Tuesday, May 19, 2015

It's Not TV, It's VAB: Trade Bureau Drops Cable, Television Too


 


In a move that is symbolic of bigger shifts taking place in the nature of media, the Cabletelevision Advertising Bureau is leaving the cable TV behind to become the Video Advertising Bureau.
 
The change is more than a reboot and a name change, but a reincorporation with new bylaws and a new mission to promote the value of video programming and advertising, derived from the major TV networks. That makes the VAB the primary player for the so-called “TV video” marketplace and pits it against the IAB (Interactive Advertising Bureau), which is the primary voice of the “ad-tech video” marketplace.

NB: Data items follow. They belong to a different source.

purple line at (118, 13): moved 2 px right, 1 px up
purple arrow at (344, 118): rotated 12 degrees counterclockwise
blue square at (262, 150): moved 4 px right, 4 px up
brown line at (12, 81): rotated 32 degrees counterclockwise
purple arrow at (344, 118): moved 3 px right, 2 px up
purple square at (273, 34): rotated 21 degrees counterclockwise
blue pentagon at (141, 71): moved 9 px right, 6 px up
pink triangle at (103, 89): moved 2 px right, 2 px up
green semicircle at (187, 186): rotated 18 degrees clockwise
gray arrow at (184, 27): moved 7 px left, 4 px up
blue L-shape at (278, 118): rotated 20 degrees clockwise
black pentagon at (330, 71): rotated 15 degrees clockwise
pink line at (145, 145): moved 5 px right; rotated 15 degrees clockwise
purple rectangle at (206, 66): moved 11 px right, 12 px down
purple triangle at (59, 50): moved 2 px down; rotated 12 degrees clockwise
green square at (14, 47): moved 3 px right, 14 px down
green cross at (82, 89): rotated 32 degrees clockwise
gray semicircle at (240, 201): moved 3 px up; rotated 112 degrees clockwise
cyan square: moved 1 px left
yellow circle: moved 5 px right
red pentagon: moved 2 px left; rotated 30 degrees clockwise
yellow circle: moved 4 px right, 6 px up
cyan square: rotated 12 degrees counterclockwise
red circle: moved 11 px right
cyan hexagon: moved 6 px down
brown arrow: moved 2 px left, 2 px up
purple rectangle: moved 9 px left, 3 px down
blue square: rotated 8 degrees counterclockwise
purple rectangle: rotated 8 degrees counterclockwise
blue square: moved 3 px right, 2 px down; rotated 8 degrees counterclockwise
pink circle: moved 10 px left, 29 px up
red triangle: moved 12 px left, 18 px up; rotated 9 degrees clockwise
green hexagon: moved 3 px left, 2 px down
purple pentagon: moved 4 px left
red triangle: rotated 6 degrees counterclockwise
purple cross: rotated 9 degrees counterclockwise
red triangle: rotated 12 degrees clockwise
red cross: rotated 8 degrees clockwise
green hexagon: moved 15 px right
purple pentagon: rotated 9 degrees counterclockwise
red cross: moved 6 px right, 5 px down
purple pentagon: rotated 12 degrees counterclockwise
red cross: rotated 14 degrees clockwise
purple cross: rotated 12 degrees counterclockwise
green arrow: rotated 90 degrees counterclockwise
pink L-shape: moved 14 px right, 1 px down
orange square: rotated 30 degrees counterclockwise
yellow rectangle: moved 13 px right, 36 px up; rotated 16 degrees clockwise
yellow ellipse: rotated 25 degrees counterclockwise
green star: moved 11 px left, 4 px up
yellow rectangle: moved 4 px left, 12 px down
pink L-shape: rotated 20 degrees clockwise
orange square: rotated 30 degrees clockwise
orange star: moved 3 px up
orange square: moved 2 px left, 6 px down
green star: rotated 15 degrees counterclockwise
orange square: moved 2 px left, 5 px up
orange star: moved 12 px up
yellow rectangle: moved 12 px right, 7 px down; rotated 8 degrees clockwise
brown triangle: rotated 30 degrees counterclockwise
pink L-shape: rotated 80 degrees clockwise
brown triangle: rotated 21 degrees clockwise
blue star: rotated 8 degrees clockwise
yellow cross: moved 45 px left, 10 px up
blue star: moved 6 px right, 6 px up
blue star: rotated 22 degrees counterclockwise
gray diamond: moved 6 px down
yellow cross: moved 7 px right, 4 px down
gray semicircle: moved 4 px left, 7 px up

“It’s a content mentality vs. an algorithm-first mentality,” says Sean Cunningham, the longtime president-CEO of the CAB, who assumes the same role at the VAB. Cunningham says the VAB does plan to play a role in influencing the technological side of the marketplace too, but that it will mainly be about figuring out ways to leverage it to automate planning and buying and facilitating better data that helps advertisers and agencies utilize TV-based video programming better.

The more algorithmic approaches of programmatic video, he implied, will be better off left to the IAB, which has been playing a leadership role in setting industry standards. VAB isn’t abandoning its TV roots completely. The tagline in its fancy new logo reads: “premium multi-screen TV content,” and as such, represents an extension of a position that Cunningham tried to advance in his early days at the CAB.

It’s a concept he called a “One Television World.” Back then, and especially now, he says the early distinctions between “broadcast” and “cable” TV that made the CAB necessary in its earliest days have essentially gone away. Most of the major broadcast network-owned companies were already members of the CAB, and with the formation of the VAB, it picks up an especially big one: CBS.
The creation of VAB raises questions well beyond the intramural roles between it and the IAB, but also the Television Bureau of Advertising (TVB), and even the Digital Place-Based Advertising Association -- or the DPAA, which ironically got its start as OVAB, or the Out-of-Home Video Advertising Bureau.

The VAB will continue to also represent the interests of cable TV system operators, which are transitioning from a “TV-centric” mentality to be more of a video distribution and programming framework. In total, the VAB membership comprises 110 networks and the 11 largest MVPDs.